Happy birthday, my special boy.  We love you so very much!

Friday, March 2, 2012

Mystery Reader...

When Ryan and I went to Parent-Teacher Conferences for Noah, they told us we could sign up to be a Mystery Reader.  What that means is that you sign up for a day to come in and read to your child's preschool class.  We thought that was cool, and so I chose a day around Noah's birthday.  His teachers sent home a "clue" sheet, and what you had to do was write down 5 clues about yourself that they read to the kids so they can try to guess who the Mystery Reader is.

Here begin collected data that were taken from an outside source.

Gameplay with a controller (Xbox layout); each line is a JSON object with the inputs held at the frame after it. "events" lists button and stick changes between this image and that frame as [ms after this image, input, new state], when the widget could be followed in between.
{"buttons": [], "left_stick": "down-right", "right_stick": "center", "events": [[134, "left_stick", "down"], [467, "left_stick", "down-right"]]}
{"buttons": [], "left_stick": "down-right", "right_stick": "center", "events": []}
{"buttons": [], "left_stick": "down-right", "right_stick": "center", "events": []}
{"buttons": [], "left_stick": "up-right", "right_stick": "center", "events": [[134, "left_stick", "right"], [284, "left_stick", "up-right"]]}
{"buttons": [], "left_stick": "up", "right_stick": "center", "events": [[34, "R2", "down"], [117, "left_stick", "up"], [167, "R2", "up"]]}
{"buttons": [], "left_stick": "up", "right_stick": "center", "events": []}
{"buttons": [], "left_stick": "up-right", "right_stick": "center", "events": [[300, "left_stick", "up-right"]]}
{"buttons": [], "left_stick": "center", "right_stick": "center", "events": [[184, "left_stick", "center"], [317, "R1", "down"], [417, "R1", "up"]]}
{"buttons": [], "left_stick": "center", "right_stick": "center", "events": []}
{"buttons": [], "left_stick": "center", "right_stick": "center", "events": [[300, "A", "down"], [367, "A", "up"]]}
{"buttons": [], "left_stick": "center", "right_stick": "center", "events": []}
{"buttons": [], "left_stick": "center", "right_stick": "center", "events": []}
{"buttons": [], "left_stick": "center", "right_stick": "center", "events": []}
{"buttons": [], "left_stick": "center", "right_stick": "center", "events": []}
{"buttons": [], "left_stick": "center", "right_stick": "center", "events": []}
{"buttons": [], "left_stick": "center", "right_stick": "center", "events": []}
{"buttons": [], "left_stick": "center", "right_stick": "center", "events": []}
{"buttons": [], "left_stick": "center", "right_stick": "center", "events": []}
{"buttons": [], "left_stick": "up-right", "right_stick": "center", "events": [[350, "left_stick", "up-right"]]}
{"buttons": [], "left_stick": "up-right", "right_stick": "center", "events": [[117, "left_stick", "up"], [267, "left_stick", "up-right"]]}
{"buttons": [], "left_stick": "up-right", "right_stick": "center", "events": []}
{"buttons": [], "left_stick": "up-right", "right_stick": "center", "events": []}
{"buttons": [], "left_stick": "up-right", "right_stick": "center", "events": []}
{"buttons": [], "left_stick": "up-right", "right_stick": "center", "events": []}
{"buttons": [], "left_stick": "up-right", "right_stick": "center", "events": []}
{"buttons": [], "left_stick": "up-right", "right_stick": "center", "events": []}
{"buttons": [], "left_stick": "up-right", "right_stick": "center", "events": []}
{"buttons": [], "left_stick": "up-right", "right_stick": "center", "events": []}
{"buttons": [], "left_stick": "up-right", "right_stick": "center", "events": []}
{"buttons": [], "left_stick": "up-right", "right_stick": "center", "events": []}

Yesterday was the day I signed up to be the Mystery Reader.  I told Noah I had the day off of school.  We dropped Juli off at Theresa's, and I took him to preschool.  I gave one of his teachers the clue sheet and then I sat in the hallway for about 10 minutes.  Then another one of his teachers came and got me and had me wait by the door so I could listen to them read the clues and guess.  The first clue: My favorite color is purple (well, my favorite colors are purple and blue).  A bunch of kids guessed it was their mom or sister.  One kid said it was his dad.  The second clue: I like to read books.  A bunch of kids guessed it was their mom or dad.  The third clue: I like to play guitar.  Noah was the only one who had a mom who played guitar.  The other kids had dad's or brothers.  The fourth clue: My family has 1 dog (I had started to write 2 dogs, and then I had to cross that out).  I heard Noah say, "we used to have 2 dogs, but Chili Dawg is in heaven now, so we only have 1 dog now."  Broke my heart to hear him say that.  The fifth clue: In the summer, I like to do the Warrior Dash.  Only Noah and one other kid had a parent who did that.  Then, they had the kids close their eyes and point their heads at the ground.  I tiptoed in and sat in a chair.  Then the kids opened their eyes.  Noah got a big smile on his face and ran up and gave me the biggest hug!  It was priceless.  Even his teachers commented on his reaction.  When they got settled back down, I read them "The Lost Dinosaur Bone", by Mercer Mayer.  It was a lot of fun.

When preschool was over, I picked Noah up, and took him on a Momma-Noah date.  Since his birthday is coming, he had gotten a free kids meal from Red Robin.  Every time we drive by Red Robin, he always says, "Red Robin, YUMMMMM!"  We both ordered our hamburgers and then when we were mostly done, they brought him a birthday sundae with balloons tied to it.  He thought it was so cool!  I wish I had my camera, but I didn't.  From there, we went to get him some new shoes, because the kid has been wearing the same size shoes for over a year, and something told me they had to have grown even though he never said his shoes hurt.  Sure enough, I was right.  Then, we picked up some supplies for his birthday party, got his hair cut and picked up Juli since it was about the time she would normally be up from her nap.  It was a busy day, but we had a lot of fun.

I can't believe my baby is going to be 5 years old soon, AND going to Kindergarten in the fall.  I think I may throw up.